Let a and c be actions and let b be flipping a fair coin and then doing a or c depending on the outcome. It is easy to construct a case where the max-min rule strictly prefers b to a and also strictly prefers b to c, and indeed where this preference is strong enough that the rule still strictly prefers b to a small enough sweetening of a and also still prefers b to a small enough sweetening of c (in fact, a generic setup will have such a triple). Call these sweetenings a+ and c+ (think of these as a-but-you-also-get-one-cent or a-but-you-also-get-one-extra-moment-of-happiness or whatever; the important thing is that all utility functions under consideration should consider this one cent or one extra moment of happiness or whatever a positive). However, every EV max rule (that cares about the one cent) will strictly disprefer b to at least one of a+ or c+, because if that weren’t the case, the EV max rule would need to weakly prefer b over a coinflip between a+ and c+, but this is just saying that the EV max rule weakly prefers b to b+, which contradicts with it caring about sweetening. So these min preferences are incompatible with maximizing any EV.

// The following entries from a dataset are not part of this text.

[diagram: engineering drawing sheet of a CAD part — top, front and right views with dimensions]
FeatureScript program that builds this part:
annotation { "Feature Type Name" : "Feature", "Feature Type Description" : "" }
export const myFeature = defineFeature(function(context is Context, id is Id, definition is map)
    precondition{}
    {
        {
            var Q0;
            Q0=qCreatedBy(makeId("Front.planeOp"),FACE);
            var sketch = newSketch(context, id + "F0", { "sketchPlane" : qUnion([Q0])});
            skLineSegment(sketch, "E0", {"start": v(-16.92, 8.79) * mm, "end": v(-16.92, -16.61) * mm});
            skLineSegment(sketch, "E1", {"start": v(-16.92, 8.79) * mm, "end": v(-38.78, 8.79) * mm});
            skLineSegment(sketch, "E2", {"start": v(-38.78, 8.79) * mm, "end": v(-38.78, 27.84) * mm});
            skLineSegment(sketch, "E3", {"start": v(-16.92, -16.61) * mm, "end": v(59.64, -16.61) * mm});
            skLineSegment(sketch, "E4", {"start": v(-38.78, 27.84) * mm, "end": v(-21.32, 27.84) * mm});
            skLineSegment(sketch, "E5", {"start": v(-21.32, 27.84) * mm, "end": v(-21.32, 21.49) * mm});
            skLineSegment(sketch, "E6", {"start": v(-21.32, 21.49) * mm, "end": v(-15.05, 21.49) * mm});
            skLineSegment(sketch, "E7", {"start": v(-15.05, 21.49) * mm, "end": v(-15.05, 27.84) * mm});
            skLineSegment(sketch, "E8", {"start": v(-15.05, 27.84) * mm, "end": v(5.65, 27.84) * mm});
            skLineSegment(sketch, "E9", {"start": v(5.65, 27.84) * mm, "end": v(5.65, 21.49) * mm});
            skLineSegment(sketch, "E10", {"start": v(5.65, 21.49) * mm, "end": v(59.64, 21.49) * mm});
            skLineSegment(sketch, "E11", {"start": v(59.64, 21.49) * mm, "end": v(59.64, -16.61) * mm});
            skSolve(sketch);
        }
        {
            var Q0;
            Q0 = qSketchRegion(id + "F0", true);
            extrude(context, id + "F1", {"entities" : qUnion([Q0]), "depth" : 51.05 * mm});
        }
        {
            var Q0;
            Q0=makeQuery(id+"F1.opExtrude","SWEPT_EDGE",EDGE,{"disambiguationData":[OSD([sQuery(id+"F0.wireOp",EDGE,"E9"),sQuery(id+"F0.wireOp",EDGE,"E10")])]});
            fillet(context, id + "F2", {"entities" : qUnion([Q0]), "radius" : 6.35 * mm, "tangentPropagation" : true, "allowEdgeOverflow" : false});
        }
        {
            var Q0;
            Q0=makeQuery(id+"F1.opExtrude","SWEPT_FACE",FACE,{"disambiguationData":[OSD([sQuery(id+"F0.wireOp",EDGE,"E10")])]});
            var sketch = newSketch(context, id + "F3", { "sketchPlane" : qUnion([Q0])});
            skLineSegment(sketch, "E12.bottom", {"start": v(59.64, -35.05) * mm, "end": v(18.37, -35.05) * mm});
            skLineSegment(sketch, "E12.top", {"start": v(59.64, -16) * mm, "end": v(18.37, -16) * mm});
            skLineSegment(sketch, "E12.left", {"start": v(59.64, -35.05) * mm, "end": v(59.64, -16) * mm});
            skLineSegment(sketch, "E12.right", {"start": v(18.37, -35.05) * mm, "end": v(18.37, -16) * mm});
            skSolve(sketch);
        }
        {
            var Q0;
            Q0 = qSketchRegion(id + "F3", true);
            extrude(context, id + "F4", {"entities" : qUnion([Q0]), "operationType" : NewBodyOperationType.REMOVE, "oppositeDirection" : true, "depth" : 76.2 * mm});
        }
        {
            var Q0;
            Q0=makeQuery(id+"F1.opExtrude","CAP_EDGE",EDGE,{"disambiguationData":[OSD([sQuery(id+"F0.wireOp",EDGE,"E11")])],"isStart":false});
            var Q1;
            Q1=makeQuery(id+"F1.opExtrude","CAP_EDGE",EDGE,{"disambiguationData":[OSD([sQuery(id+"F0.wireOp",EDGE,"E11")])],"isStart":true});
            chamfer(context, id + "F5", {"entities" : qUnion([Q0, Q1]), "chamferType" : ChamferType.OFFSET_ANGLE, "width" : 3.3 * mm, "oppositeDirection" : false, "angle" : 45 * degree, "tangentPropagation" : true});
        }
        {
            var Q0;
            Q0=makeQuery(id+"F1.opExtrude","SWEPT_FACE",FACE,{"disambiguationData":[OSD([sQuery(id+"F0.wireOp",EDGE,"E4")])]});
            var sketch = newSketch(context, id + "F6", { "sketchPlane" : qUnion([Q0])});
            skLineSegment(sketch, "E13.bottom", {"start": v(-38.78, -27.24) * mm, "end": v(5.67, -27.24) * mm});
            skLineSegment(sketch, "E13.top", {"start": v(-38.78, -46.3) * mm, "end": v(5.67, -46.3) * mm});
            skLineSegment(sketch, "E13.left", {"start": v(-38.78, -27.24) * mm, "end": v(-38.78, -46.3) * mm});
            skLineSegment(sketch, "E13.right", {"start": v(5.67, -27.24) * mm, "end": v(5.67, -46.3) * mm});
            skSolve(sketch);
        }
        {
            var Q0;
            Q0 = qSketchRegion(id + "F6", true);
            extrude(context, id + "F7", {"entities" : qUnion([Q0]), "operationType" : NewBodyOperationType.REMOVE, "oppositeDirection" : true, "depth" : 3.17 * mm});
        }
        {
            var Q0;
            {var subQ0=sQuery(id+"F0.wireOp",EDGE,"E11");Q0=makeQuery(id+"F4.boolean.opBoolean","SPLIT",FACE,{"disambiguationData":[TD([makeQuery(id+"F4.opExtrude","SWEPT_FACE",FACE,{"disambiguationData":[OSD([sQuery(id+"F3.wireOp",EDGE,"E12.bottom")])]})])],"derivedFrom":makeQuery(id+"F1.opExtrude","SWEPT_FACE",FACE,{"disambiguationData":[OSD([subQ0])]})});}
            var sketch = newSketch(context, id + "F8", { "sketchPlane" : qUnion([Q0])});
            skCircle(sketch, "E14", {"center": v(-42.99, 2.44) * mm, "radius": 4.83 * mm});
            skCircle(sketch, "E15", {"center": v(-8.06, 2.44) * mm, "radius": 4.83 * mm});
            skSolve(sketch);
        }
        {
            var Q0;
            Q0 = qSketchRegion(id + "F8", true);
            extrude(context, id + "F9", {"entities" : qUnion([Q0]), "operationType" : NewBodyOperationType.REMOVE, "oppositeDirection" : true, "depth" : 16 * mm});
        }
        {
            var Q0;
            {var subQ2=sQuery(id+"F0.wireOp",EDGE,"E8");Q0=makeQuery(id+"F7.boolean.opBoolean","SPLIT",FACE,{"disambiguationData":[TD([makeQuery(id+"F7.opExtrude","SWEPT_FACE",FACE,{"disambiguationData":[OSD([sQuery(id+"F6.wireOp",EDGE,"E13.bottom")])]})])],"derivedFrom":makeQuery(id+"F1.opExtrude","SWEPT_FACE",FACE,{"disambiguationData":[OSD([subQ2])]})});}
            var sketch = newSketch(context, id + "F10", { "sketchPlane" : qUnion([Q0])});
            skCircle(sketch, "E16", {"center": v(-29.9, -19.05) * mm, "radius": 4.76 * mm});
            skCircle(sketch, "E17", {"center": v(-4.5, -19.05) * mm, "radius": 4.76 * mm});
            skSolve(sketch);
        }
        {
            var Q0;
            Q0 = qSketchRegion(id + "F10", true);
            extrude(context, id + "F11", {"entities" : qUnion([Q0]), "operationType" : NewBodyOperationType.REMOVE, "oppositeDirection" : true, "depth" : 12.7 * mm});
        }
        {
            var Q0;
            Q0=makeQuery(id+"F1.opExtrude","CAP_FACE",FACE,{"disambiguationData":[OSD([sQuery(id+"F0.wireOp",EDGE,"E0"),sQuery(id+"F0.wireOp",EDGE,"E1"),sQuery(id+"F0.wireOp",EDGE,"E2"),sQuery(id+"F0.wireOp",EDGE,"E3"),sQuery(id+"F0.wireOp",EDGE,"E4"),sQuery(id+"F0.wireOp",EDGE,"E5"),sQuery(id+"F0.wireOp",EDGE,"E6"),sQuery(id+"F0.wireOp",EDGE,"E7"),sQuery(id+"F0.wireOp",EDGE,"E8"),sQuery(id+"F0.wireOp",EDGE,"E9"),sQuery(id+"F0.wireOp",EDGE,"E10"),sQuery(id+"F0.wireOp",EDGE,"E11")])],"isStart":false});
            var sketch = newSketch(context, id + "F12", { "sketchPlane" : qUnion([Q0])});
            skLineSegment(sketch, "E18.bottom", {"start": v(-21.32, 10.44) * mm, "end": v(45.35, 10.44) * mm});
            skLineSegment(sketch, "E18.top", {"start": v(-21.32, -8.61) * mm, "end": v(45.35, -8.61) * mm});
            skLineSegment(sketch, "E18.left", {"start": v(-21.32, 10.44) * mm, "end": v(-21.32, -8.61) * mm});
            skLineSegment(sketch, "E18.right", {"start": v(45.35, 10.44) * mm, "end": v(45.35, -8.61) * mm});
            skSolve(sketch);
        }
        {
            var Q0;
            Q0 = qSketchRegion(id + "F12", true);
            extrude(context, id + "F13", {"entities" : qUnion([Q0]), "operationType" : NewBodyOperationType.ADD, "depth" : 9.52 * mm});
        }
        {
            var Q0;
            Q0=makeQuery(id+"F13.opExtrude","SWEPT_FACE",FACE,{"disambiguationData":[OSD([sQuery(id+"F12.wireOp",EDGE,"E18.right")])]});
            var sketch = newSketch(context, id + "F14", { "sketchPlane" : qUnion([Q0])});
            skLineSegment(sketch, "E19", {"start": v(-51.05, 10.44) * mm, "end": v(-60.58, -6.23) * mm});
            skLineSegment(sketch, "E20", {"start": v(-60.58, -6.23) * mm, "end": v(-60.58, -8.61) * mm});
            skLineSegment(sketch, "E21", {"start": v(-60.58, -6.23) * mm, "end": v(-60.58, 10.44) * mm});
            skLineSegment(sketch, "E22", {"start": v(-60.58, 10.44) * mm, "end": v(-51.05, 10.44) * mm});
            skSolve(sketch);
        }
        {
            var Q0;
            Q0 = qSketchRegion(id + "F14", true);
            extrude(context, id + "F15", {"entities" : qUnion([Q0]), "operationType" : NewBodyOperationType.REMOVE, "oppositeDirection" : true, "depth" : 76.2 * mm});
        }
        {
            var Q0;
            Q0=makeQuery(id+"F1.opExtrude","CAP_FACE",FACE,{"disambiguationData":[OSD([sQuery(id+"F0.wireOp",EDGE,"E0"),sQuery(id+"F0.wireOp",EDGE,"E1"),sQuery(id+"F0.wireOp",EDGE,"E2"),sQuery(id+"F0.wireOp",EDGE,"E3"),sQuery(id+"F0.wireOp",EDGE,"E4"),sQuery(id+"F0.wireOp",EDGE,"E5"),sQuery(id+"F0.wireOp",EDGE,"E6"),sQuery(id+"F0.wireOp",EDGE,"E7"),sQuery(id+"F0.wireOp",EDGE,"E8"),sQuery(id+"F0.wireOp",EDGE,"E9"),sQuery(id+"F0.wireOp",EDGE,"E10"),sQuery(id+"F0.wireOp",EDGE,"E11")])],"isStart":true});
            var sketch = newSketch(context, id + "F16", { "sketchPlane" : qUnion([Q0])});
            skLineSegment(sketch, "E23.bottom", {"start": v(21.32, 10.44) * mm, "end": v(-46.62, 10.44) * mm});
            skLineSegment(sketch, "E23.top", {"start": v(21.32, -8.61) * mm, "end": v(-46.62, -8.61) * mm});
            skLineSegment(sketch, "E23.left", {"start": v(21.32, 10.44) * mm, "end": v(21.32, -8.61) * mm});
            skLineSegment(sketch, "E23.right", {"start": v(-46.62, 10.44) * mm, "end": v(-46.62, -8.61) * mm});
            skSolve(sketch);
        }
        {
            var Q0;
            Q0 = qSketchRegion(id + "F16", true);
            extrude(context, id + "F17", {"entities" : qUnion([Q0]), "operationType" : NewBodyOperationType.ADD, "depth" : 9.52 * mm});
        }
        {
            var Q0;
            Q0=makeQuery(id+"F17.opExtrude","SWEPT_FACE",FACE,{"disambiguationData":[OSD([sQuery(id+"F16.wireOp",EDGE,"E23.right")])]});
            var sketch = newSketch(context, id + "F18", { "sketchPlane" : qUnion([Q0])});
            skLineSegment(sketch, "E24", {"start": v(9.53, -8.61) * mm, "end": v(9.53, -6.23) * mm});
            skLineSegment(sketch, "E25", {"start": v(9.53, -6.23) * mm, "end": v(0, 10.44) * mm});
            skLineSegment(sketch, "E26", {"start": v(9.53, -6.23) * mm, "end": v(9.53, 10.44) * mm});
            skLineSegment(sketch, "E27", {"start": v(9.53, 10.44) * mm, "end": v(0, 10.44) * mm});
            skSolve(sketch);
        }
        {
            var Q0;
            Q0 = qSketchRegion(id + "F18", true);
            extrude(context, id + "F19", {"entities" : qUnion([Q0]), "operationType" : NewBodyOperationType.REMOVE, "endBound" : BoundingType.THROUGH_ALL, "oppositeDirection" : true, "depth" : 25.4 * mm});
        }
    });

There is a canonical way in which a counterexample in preference-land can be turned into a counterexample in sequential-decision-making-land: just make the “sequential” setup really just be a two-step game where you first randomly pick a pair of actions to give the agent a choice between, and then the agent makes some choice. The game forces the max min agent to “reveal its preferences” sufficiently for its policy to be revealed to be inconsistent with EV maxing. (This is easiest to see if the agent is forced to just make a binary choice. But it’s still true even if you avoid the strictly binary choice being forced upon the agent by saying that the agent still has access to (internal) randomization.)

Regarding the Thornley paper you link: I’ve said some stuff about it in my earlier comments; my best guess for what to do next would be to prove some theorem about behavior that doesn’t make explicit use of a completeness assumption, but also it seems likely that this would fail to relate sufficiently to our central disagreements to be worthwhile. I guess I’m generally feeling like I might bow out of this written conversation soon/now, sorry! But I’d be happy to talk more about this synchronously — if you’d like to schedule a meeting, feel free to message me on the LW messenger.